Rogue Chinese sausage raises swine fever fears at Japanese farms

Pork meat is a problem because the virus can survive for more than a year in products such as dry cured ham.
Pork meat is a problem because the virus can survive for more than a year in products such as dry cured ham.PHOTO: ST FILE

TOKYO (BLOOMBERG) - A simple package of sausages shows how the outbreak of African swine fever in China is roiling meat producers and markets in Asia.

About 1.5kg of sausage infected with the virus was discovered in the luggage of a Chinese tourist at an airport in Hokkaido early this month.

That prompted Japan's Agriculture Ministry this week to warn farmers and anyone involved in the industry against overseas travel, as well as impose stricter quarantine measures across the nation.

While African swine fever isn't harmful to humans, it is fatal to pigs - and is incurable.

Its spread through China since July has the potential to devastate China's US$128 billion (S$176 billion) pork industry.
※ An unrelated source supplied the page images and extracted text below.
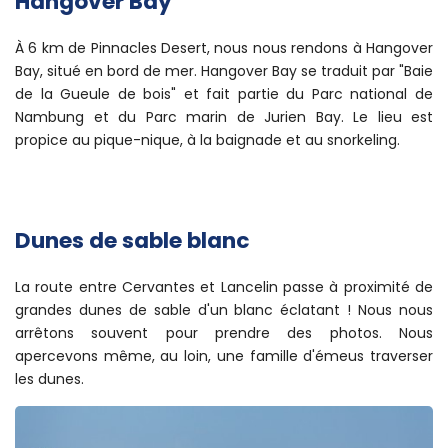
Hangover Bay
À 6 km de Pinnacles Desert, nous nous rendons à Hangover
Bay, situé en bord de mer. Hangover Bay se traduit par "Baie
de la Gueule de bois" et fait partie du Parc national de
Nambung et du Parc marin de Jurien Bay. Le lieu est
propice au pique-nique, à la baignade et au snorkeling.
Dunes de sable blanc
La route entre Cervantes et Lancelin passe à proximité de
grandes dunes de sable d'un blanc éclatant ! Nous nous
And it has countries throughout the region scrambling to protect their own hogs.

In Japan, that means the famed tonkatsu (fried pork cutlet) and almost every bowl of ramen are at risk.
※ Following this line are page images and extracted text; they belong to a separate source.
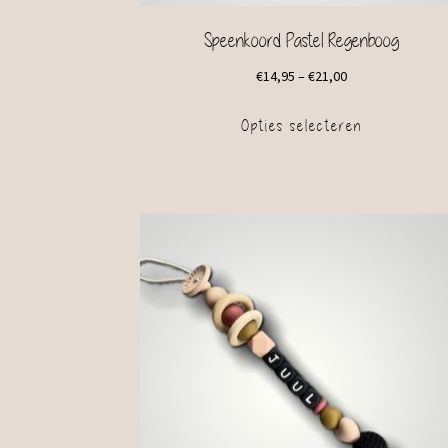
Speenkoord Pastel Regenboog
€
14,95
–
€
21,00
Opties selecteren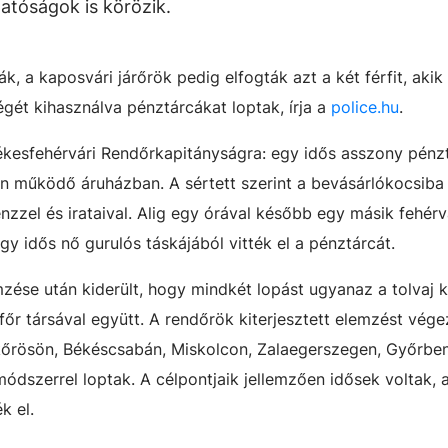
hatóságok is körözik.
, a kaposvári járőrök pedig elfogták azt a két férfit, akik
égét kihasználva pénztárcákat loptak, írja a
police.hu
.
ékesfehérvári Rendőrkapitányságra: egy idős asszony pénz
on működő áruházban. A sértett szerint a bevásárlókocsiba 
nzzel és irataival. Alig egy órával később egy másik fehérv
egy idős nő gurulós táskájából vitték el a pénztárcát.
zése után kiderült, hogy mindkét lopást ugyanaz a tolvaj k
főr társával együtt. A rendőrök kiterjesztett elemzést vége
őrösön, Békéscsabán, Miskolcon, Zalaegerszegen, Győrbe
ódszerrel loptak. A célpontjaik jellemzően idősek voltak, 
k el.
Pork meat is a problem because the virus can survive for more than a year in products such as dry cured ham.

 
 

If any offcuts of infected pig meat find their way into a swine's feed, it is essentially game over for that pig and any others that come in contact with it.

That has already prompted the United Nation's Food and Agriculture Organisation to say the disease's spread in Asia is a near certainty. Japan's response may just be the first of many.